• Problem: Retype every one of the records below line for line, changing no character.

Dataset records
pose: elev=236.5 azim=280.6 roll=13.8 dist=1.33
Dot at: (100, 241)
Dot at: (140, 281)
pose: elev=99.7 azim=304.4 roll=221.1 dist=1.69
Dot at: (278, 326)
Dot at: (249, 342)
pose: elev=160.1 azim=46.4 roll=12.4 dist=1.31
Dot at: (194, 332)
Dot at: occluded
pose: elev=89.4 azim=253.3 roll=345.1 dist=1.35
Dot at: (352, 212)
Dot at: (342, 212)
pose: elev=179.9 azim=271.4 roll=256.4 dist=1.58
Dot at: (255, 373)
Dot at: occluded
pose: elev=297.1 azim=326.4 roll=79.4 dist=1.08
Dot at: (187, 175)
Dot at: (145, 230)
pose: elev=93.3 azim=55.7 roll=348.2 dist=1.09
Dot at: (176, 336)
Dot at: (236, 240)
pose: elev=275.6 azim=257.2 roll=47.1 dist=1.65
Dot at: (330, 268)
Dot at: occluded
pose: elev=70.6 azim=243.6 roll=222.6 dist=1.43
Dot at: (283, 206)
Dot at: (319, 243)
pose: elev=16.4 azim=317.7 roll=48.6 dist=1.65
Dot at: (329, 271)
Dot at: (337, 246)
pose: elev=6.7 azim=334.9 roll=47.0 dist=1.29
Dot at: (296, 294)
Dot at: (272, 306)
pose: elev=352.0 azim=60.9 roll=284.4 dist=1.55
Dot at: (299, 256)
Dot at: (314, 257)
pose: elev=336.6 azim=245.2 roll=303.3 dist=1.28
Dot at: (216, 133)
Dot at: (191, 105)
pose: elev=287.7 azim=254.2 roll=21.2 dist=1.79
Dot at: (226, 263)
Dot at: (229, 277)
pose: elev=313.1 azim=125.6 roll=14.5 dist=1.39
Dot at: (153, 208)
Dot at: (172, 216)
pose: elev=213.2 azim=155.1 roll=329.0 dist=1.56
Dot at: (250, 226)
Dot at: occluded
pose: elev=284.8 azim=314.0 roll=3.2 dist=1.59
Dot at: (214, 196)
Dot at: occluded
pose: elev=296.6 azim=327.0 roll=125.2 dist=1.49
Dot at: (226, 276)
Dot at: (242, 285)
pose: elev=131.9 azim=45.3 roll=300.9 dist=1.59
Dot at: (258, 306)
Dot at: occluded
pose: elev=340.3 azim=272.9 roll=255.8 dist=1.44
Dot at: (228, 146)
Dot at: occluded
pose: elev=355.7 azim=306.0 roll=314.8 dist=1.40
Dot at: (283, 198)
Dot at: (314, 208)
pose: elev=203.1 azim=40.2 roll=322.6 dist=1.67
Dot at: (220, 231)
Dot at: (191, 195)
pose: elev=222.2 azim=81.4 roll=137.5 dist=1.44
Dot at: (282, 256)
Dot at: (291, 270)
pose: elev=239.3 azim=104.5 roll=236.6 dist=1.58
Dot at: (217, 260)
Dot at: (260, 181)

• Written answer:
pose: elev=236.5 azim=280.6 roll=13.8 dist=1.33
Dot at: (100, 241)
Dot at: (140, 281)
pose: elev=99.7 azim=304.4 roll=221.1 dist=1.69
Dot at: (278, 326)
Dot at: (249, 342)
pose: elev=160.1 azim=46.4 roll=12.4 dist=1.31
Dot at: (194, 332)
Dot at: occluded
pose: elev=89.4 azim=253.3 roll=345.1 dist=1.35
Dot at: (352, 212)
Dot at: (342, 212)
pose: elev=179.9 azim=271.4 roll=256.4 dist=1.58
Dot at: (255, 373)
Dot at: occluded
pose: elev=297.1 azim=326.4 roll=79.4 dist=1.08
Dot at: (187, 175)
Dot at: (145, 230)
pose: elev=93.3 azim=55.7 roll=348.2 dist=1.09
Dot at: (176, 336)
Dot at: (236, 240)
pose: elev=275.6 azim=257.2 roll=47.1 dist=1.65
Dot at: (330, 268)
Dot at: occluded
pose: elev=70.6 azim=243.6 roll=222.6 dist=1.43
Dot at: (283, 206)
Dot at: (319, 243)
pose: elev=16.4 azim=317.7 roll=48.6 dist=1.65
Dot at: (329, 271)
Dot at: (337, 246)
pose: elev=6.7 azim=334.9 roll=47.0 dist=1.29
Dot at: (296, 294)
Dot at: (272, 306)
pose: elev=352.0 azim=60.9 roll=284.4 dist=1.55
Dot at: (299, 256)
Dot at: (314, 257)
pose: elev=336.6 azim=245.2 roll=303.3 dist=1.28
Dot at: (216, 133)
Dot at: (191, 105)
pose: elev=287.7 azim=254.2 roll=21.2 dist=1.79
Dot at: (226, 263)
Dot at: (229, 277)
pose: elev=313.1 azim=125.6 roll=14.5 dist=1.39
Dot at: (153, 208)
Dot at: (172, 216)
pose: elev=213.2 azim=155.1 roll=329.0 dist=1.56
Dot at: (250, 226)
Dot at: occluded
pose: elev=284.8 azim=314.0 roll=3.2 dist=1.59
Dot at: (214, 196)
Dot at: occluded
pose: elev=296.6 azim=327.0 roll=125.2 dist=1.49
Dot at: (226, 276)
Dot at: (242, 285)
pose: elev=131.9 azim=45.3 roll=300.9 dist=1.59
Dot at: (258, 306)
Dot at: occluded
pose: elev=340.3 azim=272.9 roll=255.8 dist=1.44
Dot at: (228, 146)
Dot at: occluded
pose: elev=355.7 azim=306.0 roll=314.8 dist=1.40
Dot at: (283, 198)
Dot at: (314, 208)
pose: elev=203.1 azim=40.2 roll=322.6 dist=1.67
Dot at: (220, 231)
Dot at: (191, 195)
pose: elev=222.2 azim=81.4 roll=137.5 dist=1.44
Dot at: (282, 256)
Dot at: (291, 270)
pose: elev=239.3 azim=104.5 roll=236.6 dist=1.58
Dot at: (217, 260)
Dot at: (260, 181)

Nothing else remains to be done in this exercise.